Items from a dataset

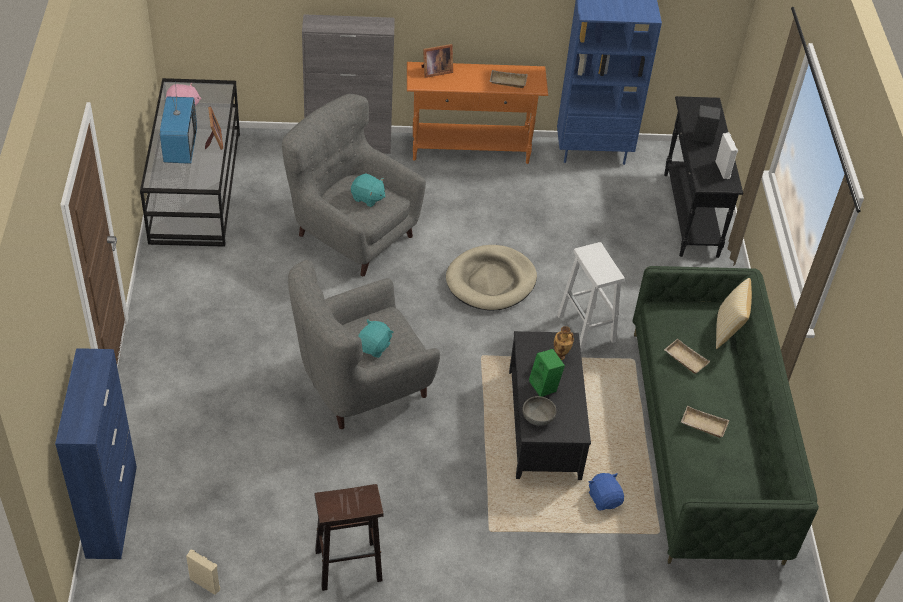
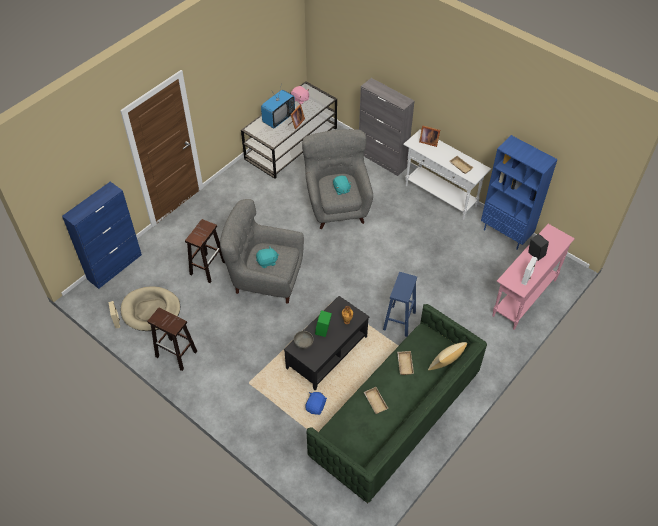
camera: 45 degrees right, 5 degrees up
orange console table [407,62,548,164] -> white console table [403,130,491,220]
beige dog bed [446,245,537,311] -> beige dog bed moved to [121,286,180,331]
white stool [557,242,625,352] -> blue stool [383,272,417,337]
black console table [664,96,743,258] -> pink console table [492,224,575,330]
none -> brown stool [185,219,225,283]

→ **Your assignment**: Your task is to return each line of the data above that contains the string "console".

→ **Task response**:
orange console table [407,62,548,164] -> white console table [403,130,491,220]
black console table [664,96,743,258] -> pink console table [492,224,575,330]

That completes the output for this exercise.